Alberto Fujimori recibió un país inviable, asolado por la hiperinflación y un terrorismo que amenazaba con tomar el poder. Enfrentó ambos enemigos con decisión y eficacia. No solo hizo el ajuste que nadie se había atrevido a hacer, sino que cambió el modelo económico para inaugurar la etapa más larga de crecimiento acelerado y sostenido que, como sabemos, redujo la pobreza de un 60% al 20% en el 2019 y generó una nueva clase media emergente.

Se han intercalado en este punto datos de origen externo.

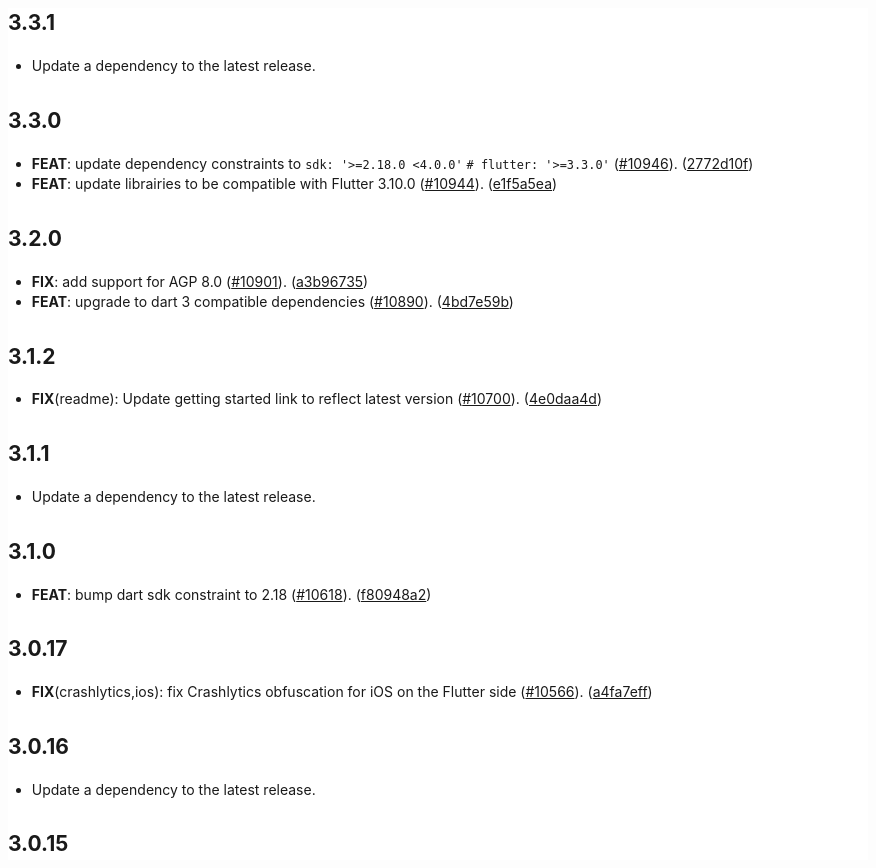 ## 3.3.1

- Update a dependency to the latest release.

## 3.3.0

- **FEAT**: update dependency constraints to `sdk: '>=2.18.0 <4.0.0'` `# flutter: '>=3.3.0'` ([#10946](https://github.com/firebase/flutterfire/issues/10946)). ([2772d10f](https://github.com/firebase/flutterfire/commit/2772d10fe510dcc28ec2d37a26b266c935699fa6))
- **FEAT**: update librairies to be compatible with Flutter 3.10.0 ([#10944](https://github.com/firebase/flutterfire/issues/10944)). ([e1f5a5ea](https://github.com/firebase/flutterfire/commit/e1f5a5ea798c54f19d1d2f7b8f2250f8819f44b7))

## 3.2.0

- **FIX**: add support for AGP 8.0 ([#10901](https://github.com/firebase/flutterfire/issues/10901)). ([a3b96735](https://github.com/firebase/flutterfire/commit/a3b967354294c295a9be8d699a6adb7f4b1dba7f))
- **FEAT**: upgrade to dart 3 compatible dependencies ([#10890](https://github.com/firebase/flutterfire/issues/10890)). ([4bd7e59b](https://github.com/firebase/flutterfire/commit/4bd7e59b1f2b09a2230c49830159342dd4592041))

## 3.1.2

- **FIX**(readme): Update getting started link to reflect latest version ([#10700](https://github.com/firebase/flutterfire/issues/10700)). ([4e0daa4d](https://github.com/firebase/flutterfire/commit/4e0daa4dadab217b488f53414ff82775741f9606))

## 3.1.1

- Update a dependency to the latest release.

## 3.1.0

- **FEAT**: bump dart sdk constraint to 2.18 ([#10618](https://github.com/firebase/flutterfire/issues/10618)). ([f80948a2](https://github.com/firebase/flutterfire/commit/f80948a28b62eead358bdb900d5a0dfb97cebb33))

## 3.0.17

- **FIX**(crashlytics,ios): fix Crashlytics obfuscation for iOS on the Flutter side ([#10566](https://github.com/firebase/flutterfire/issues/10566)). ([a4fa7eff](https://github.com/firebase/flutterfire/commit/a4fa7effbb1374d6241989fbbbb96d02b712a1c0))

## 3.0.16

- Update a dependency to the latest release.

## 3.0.15
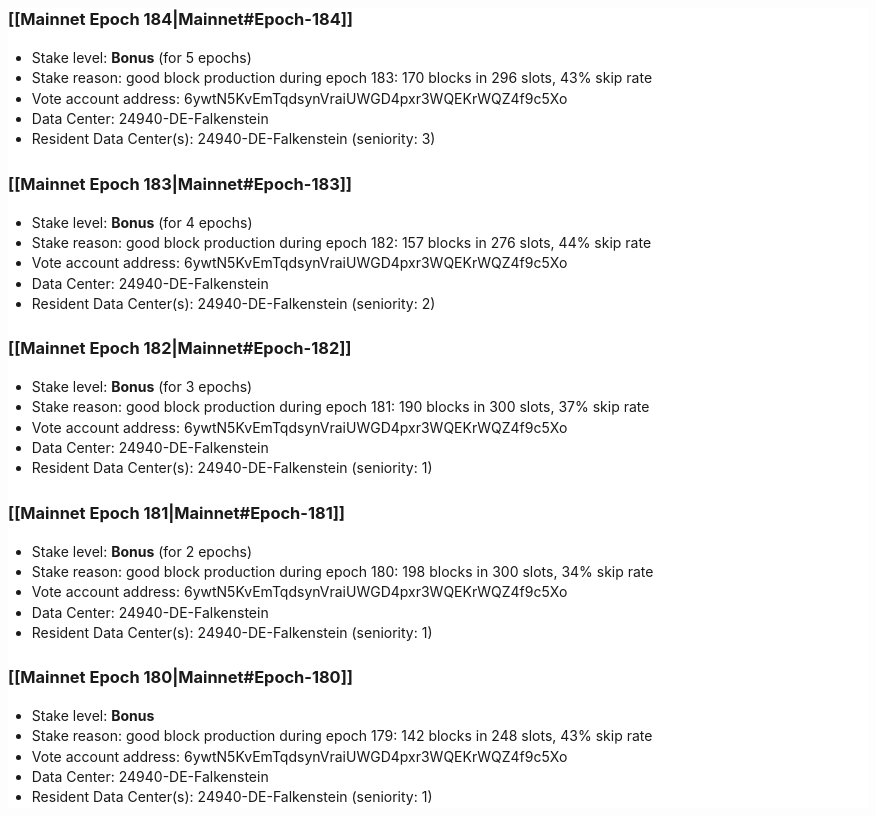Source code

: ### [[Mainnet Epoch 184|Mainnet#Epoch-184]]
* Stake level: **Bonus** (for 5 epochs)
* Stake reason: good block production during epoch 183: 170 blocks in 296 slots, 43% skip rate
* Vote account address: 6ywtN5KvEmTqdsynVraiUWGD4pxr3WQEKrWQZ4f9c5Xo
* Data Center: 24940-DE-Falkenstein
* Resident Data Center(s): 24940-DE-Falkenstein (seniority: 3)
### [[Mainnet Epoch 183|Mainnet#Epoch-183]]
* Stake level: **Bonus** (for 4 epochs)
* Stake reason: good block production during epoch 182: 157 blocks in 276 slots, 44% skip rate
* Vote account address: 6ywtN5KvEmTqdsynVraiUWGD4pxr3WQEKrWQZ4f9c5Xo
* Data Center: 24940-DE-Falkenstein
* Resident Data Center(s): 24940-DE-Falkenstein (seniority: 2)
### [[Mainnet Epoch 182|Mainnet#Epoch-182]]
* Stake level: **Bonus** (for 3 epochs)
* Stake reason: good block production during epoch 181: 190 blocks in 300 slots, 37% skip rate
* Vote account address: 6ywtN5KvEmTqdsynVraiUWGD4pxr3WQEKrWQZ4f9c5Xo
* Data Center: 24940-DE-Falkenstein
* Resident Data Center(s): 24940-DE-Falkenstein (seniority: 1)
### [[Mainnet Epoch 181|Mainnet#Epoch-181]]
* Stake level: **Bonus** (for 2 epochs)
* Stake reason: good block production during epoch 180: 198 blocks in 300 slots, 34% skip rate
* Vote account address: 6ywtN5KvEmTqdsynVraiUWGD4pxr3WQEKrWQZ4f9c5Xo
* Data Center: 24940-DE-Falkenstein
* Resident Data Center(s): 24940-DE-Falkenstein (seniority: 1)
### [[Mainnet Epoch 180|Mainnet#Epoch-180]]
* Stake level: **Bonus**
* Stake reason: good block production during epoch 179: 142 blocks in 248 slots, 43% skip rate
* Vote account address: 6ywtN5KvEmTqdsynVraiUWGD4pxr3WQEKrWQZ4f9c5Xo
* Data Center: 24940-DE-Falkenstein
* Resident Data Center(s): 24940-DE-Falkenstein (seniority: 1)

En ese sentido, su gran legado fue el capítulo económico de la Constitución de 1993, creación original peruana que es la envidia de otros países, con la libertad económica y la propiedad privada como ejes y un Banco Central de Reserva prohibido de prestarle dinero al Ejecutivo. Reconstruyó el Estado, que el estatismo anterior paradójicamente había destruido. Modernizó la recaudación de impuestos y creó islas de modernidad y meritocracia, al mismo tiempo que privatizó la gran mayoría de empresas estatizadas por Velasco. No terminó de hacerlo con Petro-Perú, y ahora estamos pagando las consecuencias.
Fujimori pudo hacer estas reformas liberales gracias al despliegue de un populismo político y tecnocrático basado en el ataque a la partidocracia (como Javier Milei a la “casta”) y en la conducción personal del desarrollo de los pueblos. Eso le sirvió, también, para derrotar a Sendero Luminoso, yendo personalmente a las comunidades para llevarles armas y medios de desarrollo a fin de que delataran y expulsaran a los senderistas.
El Perú, sin embargo, un país de escasas realizaciones colectivas, no ha podido capitalizar para su orgullo y acervo nacional esa estrategia inteligente y exitosa basada en la alianza con las comunidades, en la inteligencia policial para capturar a las cúpulas y en los juicios sin rostro, debido a que, por el contrario, Fujimori fue demonizado como violador de derechos humanos y sentenciado a 25 años sin prueba efectiva alguna, solo en virtud de un silogismo: si era presidente, tenía que haber ordenado o autorizado.
Por eso, el senderismo ganó a la postre la batalla moral. Fujimori ni siquiera había formado un partido para defender su narrativa. Esa demonización, sumada al rencor de las izquierdas desplazadas y al justo rechazo a su autoritarismo, fue el origen de un antifujimorismo visceral que, por ejemplo, impidió que Keiko Fujimori ganara las elecciones del 2016, pese a conseguir una mayoría absoluta en el Congreso que le hubiera permitido realizar reformas y avanzar. De haber gobernado ella no habríamos caído en la espiral de confrontaciones que nos llevaron hasta Pedro Castillo, aupado por el Movadef.
Fujimori debió ser procesado, más bien, por haber controlado instituciones y medios de comunicación para perpetuarse en el poder por medio de una segunda reelección. Allí ni siquiera podía alegar la grave situación nacional ni los impedimentos para gobernar que desembocaron en el autogolpe de 1992. Su talón de Aquiles fue Montesinos. Sin duda, no fue un demócrata. Pero, si se hubiese ido en el 2000, hubiese dejado una democracia fortalecida y hubiera podido regresar en olor de multitud en el 2005, con lo que el Perú sería hoy un país desarrollado.